Abbiamo gli spiriti onesti, gli spiriti di buona volontà,  preparati dalla stessa e dalla buona opera di un apostolo, di un “vero”  apostolo; perché ci sono apostoli che hanno il nome ma non lo spirito di  apostoli, i quali sono più micidiali sulle volontà in formazione degli  stessi uccelli, spini e sassi. Sconvolgono in modo tale, con le loro  intransigenze, con le loro frette, con i loro rimproveri, con le loro  minacce, che allontanano per sempre da Dio. Altri ve ne sono che,  all’opposto, con un innaffiamento continuo di benignità fuori posto,  fanno marcire il seme in un terreno troppo molle. Devirilizzano con la  loro devirilizzazione gli animi che curano. Ma stiamo ai veri apostoli,  ossia agli specchi tersi di Dio. Essi sono paterni, misericordiosi,  pazienti, e nello stesso tempo forti come è il loro Signore. Or bene,  gli spiriti preparati da questi e dalla loro propria volontà sono  paragonabili ai campi fertili, mondi di pietre e di rovi, netti da  gramigne e da logli, in cui prospera la parola di Dio, e ogni parola —  un seme — fa cespo e spighe, dando dove il cento, dove il sessanta, dove  il trenta per cento. In questi che mi seguono ce ne sono? Certo. E  santi saranno. Fra essi ce ne sono di tutte le caste e di tutti i paesi,  anche gentili ci sono, e che pure daranno il cento per cento per la  loro buona volontà, unicamente per essa, oppure per la loro e quella di  un apostolo o discepolo che me li prepara.

++++++++++++++++++++

▶ Cosa devi fare
Puoi ripetere parola per parola, dall'inizio alla fine, il testo sugli apostoli e sugli spiriti di buona volontà? Il materiale non ha alcun legame con il testo.

++++++++++++++++++++

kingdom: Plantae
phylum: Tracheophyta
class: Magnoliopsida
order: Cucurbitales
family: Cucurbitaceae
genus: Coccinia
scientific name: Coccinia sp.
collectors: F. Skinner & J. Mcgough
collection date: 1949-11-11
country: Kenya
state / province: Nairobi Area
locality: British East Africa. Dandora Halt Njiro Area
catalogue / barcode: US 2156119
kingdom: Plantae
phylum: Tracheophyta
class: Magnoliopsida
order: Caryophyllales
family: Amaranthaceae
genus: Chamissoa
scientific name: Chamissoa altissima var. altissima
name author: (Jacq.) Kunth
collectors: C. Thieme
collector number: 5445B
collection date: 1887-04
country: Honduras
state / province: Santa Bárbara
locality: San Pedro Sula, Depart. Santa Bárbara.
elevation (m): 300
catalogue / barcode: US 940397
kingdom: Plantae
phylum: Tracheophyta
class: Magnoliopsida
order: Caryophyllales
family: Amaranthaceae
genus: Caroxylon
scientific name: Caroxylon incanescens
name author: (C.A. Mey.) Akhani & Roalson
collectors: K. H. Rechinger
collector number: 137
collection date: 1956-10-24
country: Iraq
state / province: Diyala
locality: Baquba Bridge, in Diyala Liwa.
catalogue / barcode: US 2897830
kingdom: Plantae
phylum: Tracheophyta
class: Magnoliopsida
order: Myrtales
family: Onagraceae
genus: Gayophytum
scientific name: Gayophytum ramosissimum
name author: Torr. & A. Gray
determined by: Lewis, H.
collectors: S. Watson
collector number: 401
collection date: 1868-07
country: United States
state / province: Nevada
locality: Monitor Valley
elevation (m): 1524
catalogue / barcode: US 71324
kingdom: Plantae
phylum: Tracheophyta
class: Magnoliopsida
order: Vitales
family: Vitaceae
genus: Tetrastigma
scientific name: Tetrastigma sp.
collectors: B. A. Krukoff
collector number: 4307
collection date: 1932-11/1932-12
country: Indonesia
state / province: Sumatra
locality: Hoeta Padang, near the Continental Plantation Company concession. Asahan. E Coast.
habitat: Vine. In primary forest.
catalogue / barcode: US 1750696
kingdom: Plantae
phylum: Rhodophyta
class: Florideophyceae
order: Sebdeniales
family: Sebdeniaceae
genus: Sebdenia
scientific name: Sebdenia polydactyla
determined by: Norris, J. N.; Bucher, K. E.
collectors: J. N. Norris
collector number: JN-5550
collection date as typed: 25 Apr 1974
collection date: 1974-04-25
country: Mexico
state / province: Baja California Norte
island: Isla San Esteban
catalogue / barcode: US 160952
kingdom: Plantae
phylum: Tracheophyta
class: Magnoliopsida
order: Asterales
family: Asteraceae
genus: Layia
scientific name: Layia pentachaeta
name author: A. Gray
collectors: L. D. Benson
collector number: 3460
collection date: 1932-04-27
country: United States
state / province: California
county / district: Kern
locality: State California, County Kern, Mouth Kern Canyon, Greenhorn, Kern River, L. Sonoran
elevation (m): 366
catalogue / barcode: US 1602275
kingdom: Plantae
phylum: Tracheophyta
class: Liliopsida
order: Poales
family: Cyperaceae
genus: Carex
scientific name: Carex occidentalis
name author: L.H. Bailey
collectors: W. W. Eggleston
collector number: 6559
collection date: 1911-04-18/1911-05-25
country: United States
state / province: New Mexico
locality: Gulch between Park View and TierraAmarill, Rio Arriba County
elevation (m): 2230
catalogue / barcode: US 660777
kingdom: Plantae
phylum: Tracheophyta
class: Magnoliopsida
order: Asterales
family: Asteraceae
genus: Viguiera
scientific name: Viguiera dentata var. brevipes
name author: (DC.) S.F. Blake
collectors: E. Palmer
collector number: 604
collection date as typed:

++++++++++++++++++++

▶ Esercizio svolto
Abbiamo gli spiriti onesti, gli spiriti di buona volontà,  preparati dalla stessa e dalla buona opera di un apostolo, di un “vero”  apostolo; perché ci sono apostoli che hanno il nome ma non lo spirito di  apostoli, i quali sono più micidiali sulle volontà in formazione degli  stessi uccelli, spini e sassi. Sconvolgono in modo tale, con le loro  intransigenze, con le loro frette, con i loro rimproveri, con le loro  minacce, che allontanano per sempre da Dio. Altri ve ne sono che,  all’opposto, con un innaffiamento continuo di benignità fuori posto,  fanno marcire il seme in un terreno troppo molle. Devirilizzano con la  loro devirilizzazione gli animi che curano. Ma stiamo ai veri apostoli,  ossia agli specchi tersi di Dio. Essi sono paterni, misericordiosi,  pazienti, e nello stesso tempo forti come è il loro Signore. Or bene,  gli spiriti preparati da questi e dalla loro propria volontà sono  paragonabili ai campi fertili, mondi di pietre e di rovi, netti da  gramigne e da logli, in cui prospera la parola di Dio, e ogni parola —  un seme — fa cespo e spighe, dando dove il cento, dove il sessanta, dove  il trenta per cento. In questi che mi seguono ce ne sono? Certo. E  santi saranno. Fra essi ce ne sono di tutte le caste e di tutti i paesi,  anche gentili ci sono, e che pure daranno il cento per cento per la  loro buona volontà, unicamente per essa, oppure per la loro e quella di  un apostolo o discepolo che me li prepara.